• [Text under study]
Our travel agent Affinion supplied us with airport lounge passes at Gatwick, which were most welcome while we waited for our Sunday evening flight.   We had good, punctual, half-empty BA flights, slightly marred by faulty entertainment systems.  Good, prompt seaplane flights from the international airport to Athuruga Island under fair skies, providing great views of the coral atolls and the blue sea.  We noted that Athuruga has acquired a second seaplane pontoon since last year.


Our visit this year was in mid-May, which is the start of the low season, and sure enough we had five days of poor weather early on in our fortnight’s holiday, with grey skies, tropical showers and some prolonged downpours.  Fortunately our second week was mostly beautiful weather, sometimes flat calm (excellent for snorkelling), sometimes with a light, cooling breeze.

We had asked for a room between 4 and 7, on the breezy side of the island in the south-west monsoon, as there is plenty of shade and beach.  However, we decided that we no longer like the view from room no 4 - the view of the Indian Ocean is blocked by the water villas, the parked dhonis, and the rusting and ugly sand-pumping pontoon with its line of blue barrels to support the outflow pipe.  Also, during our rainy five days, the squally winds accompanying each shower blew the rain into our covered verandah, forcing us indoors or to the bar.

• [Task item A]
According to the Athuruga trip report, what did the travel agent Affinion supply at Gatwick?
• [Task item B]
Echo everything in the Athuruga trip report from "Our travel agent" down to "since last year.".
• [Task item C]
List everything the Athuruga trip report names as blocking the view of the Indian Ocean from room no 4.
None of the material after this point is needed.

• [Recorded data]
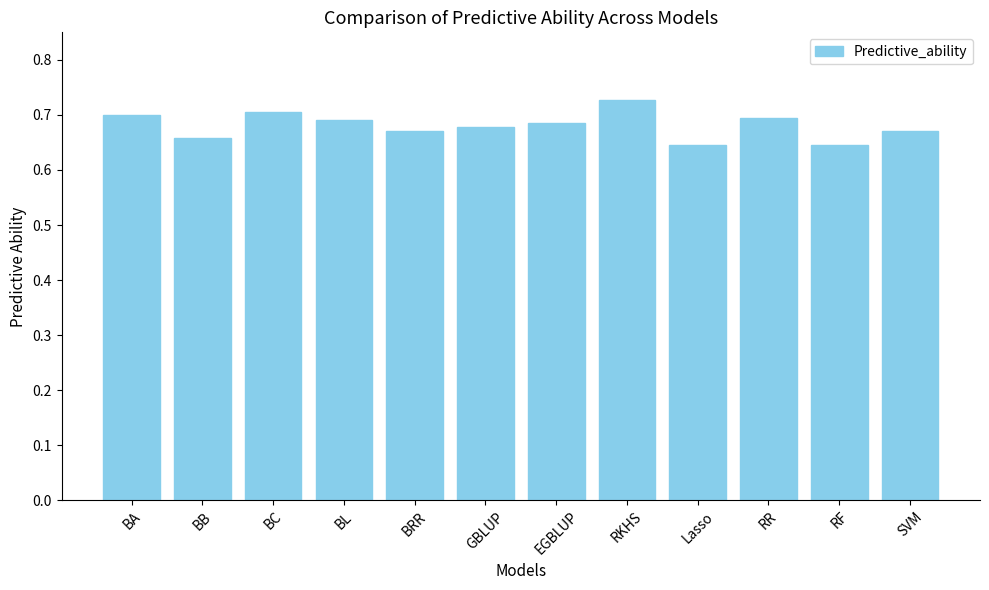

What is the difference between the second highest and second lowest values?

0.1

• [Result A]
Airport lounge passes.

• [Result B]
Our travel agent Affinion supplied us with airport lounge passes at Gatwick, which were most welcome while we waited for our Sunday evening flight.   We had good, punctual, half-empty BA flights, slightly marred by faulty entertainment systems.  Good, prompt seaplane flights from the international airport to Athuruga Island under fair skies, providing great views of the coral atolls and the blue sea.  We noted that Athuruga has acquired a second seaplane pontoon since last year.

• [Result C]
- The water villas
- The parked dhonis
- The rusting and ugly sand-pumping pontoon, with its line of blue barrels supporting the outflow pipe